> **WHAT IS NEEDED**
Write out, word for word, every line from the one containing "List each element's" through the last line of the records below, both ends included.

^^^^^^^^^^^^^^^^

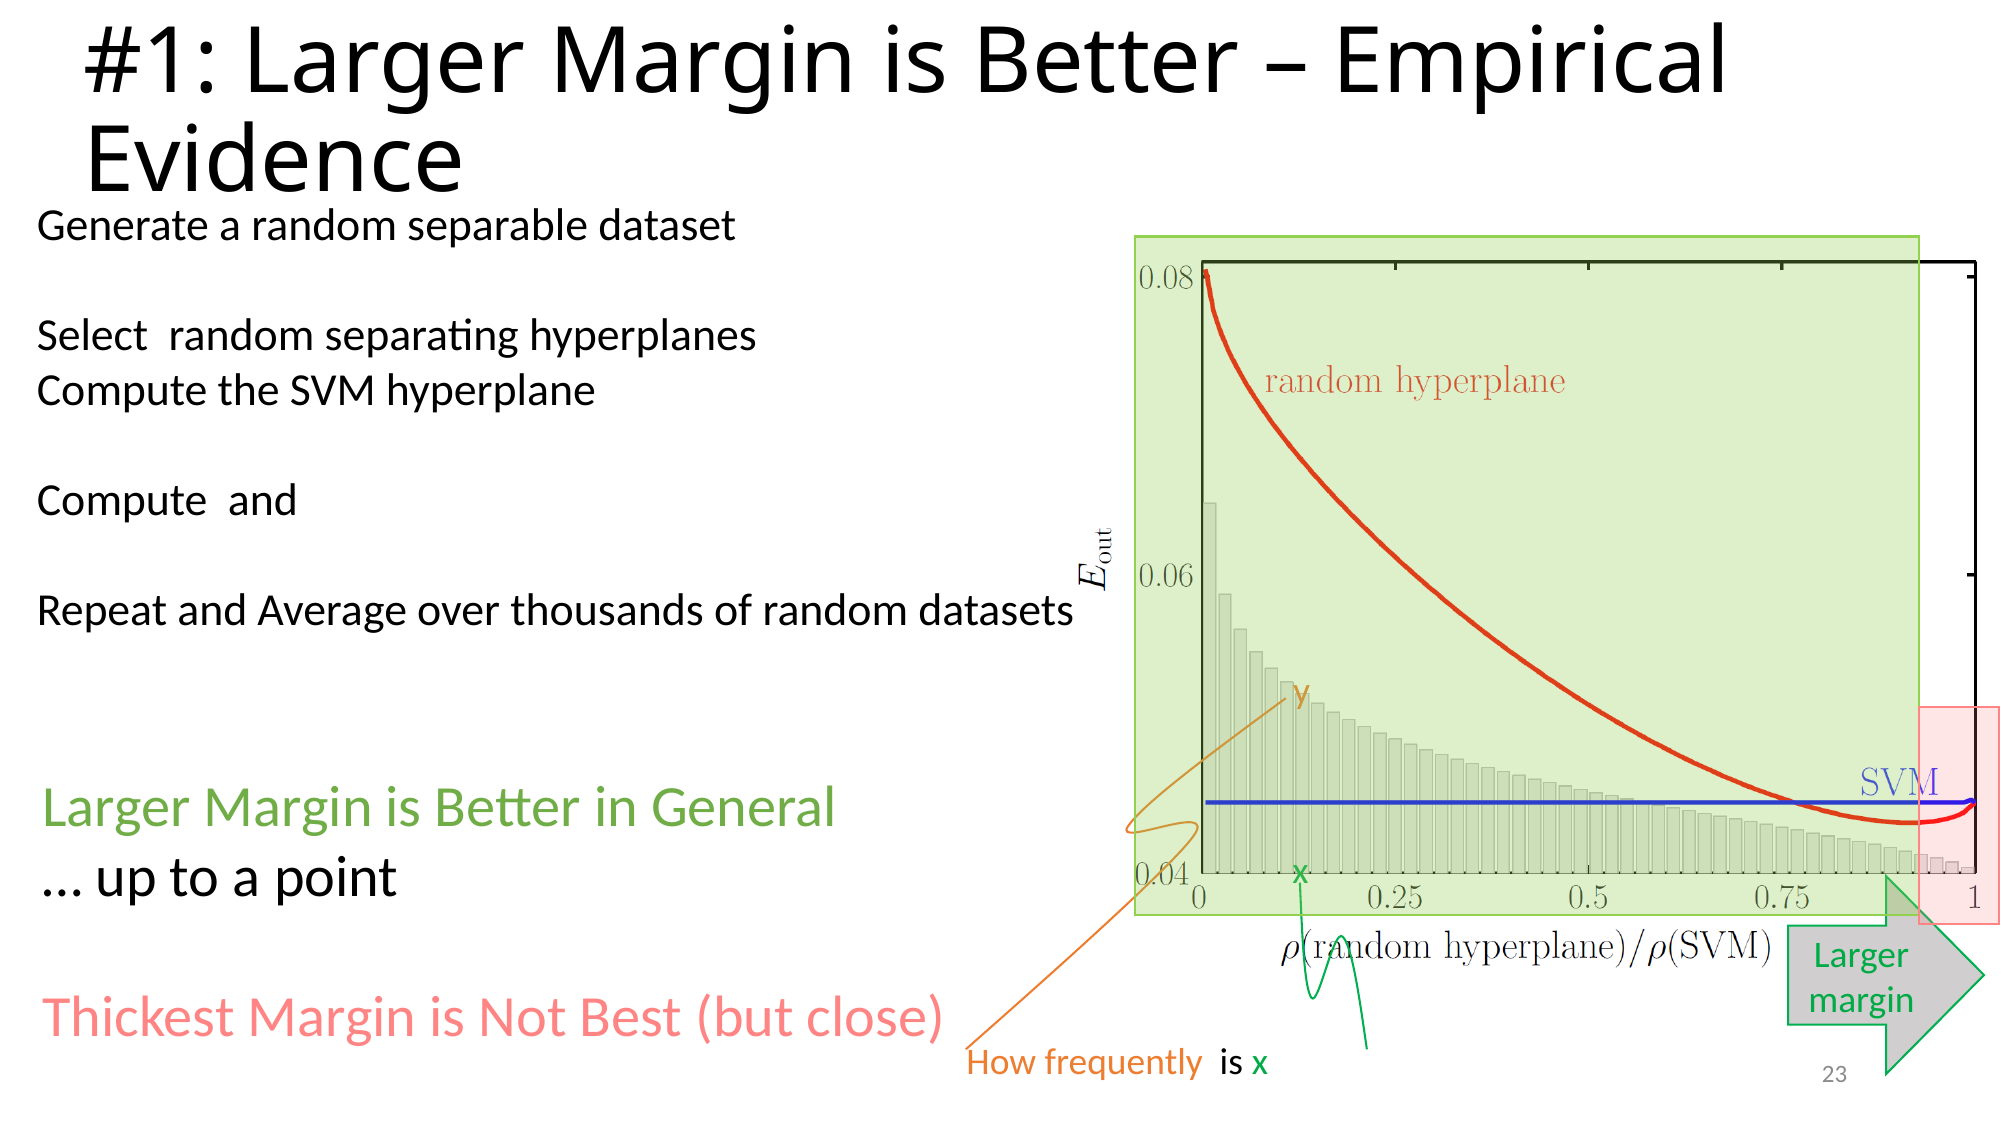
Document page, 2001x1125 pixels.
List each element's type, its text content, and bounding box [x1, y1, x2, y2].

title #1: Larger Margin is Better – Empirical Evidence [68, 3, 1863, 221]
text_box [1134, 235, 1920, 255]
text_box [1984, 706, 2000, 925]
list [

^^^^^^^^^^^^^^^^

> **EXERCISE OUTPUT**
List each element's type, its text content, and bounding box [x1, y1, x2, y2].

title #1: Larger Margin is Better – Empirical Evidence [68, 3, 1863, 221]
text_box [1134, 235, 1920, 255]
text_box [1984, 706, 2000, 925]
list [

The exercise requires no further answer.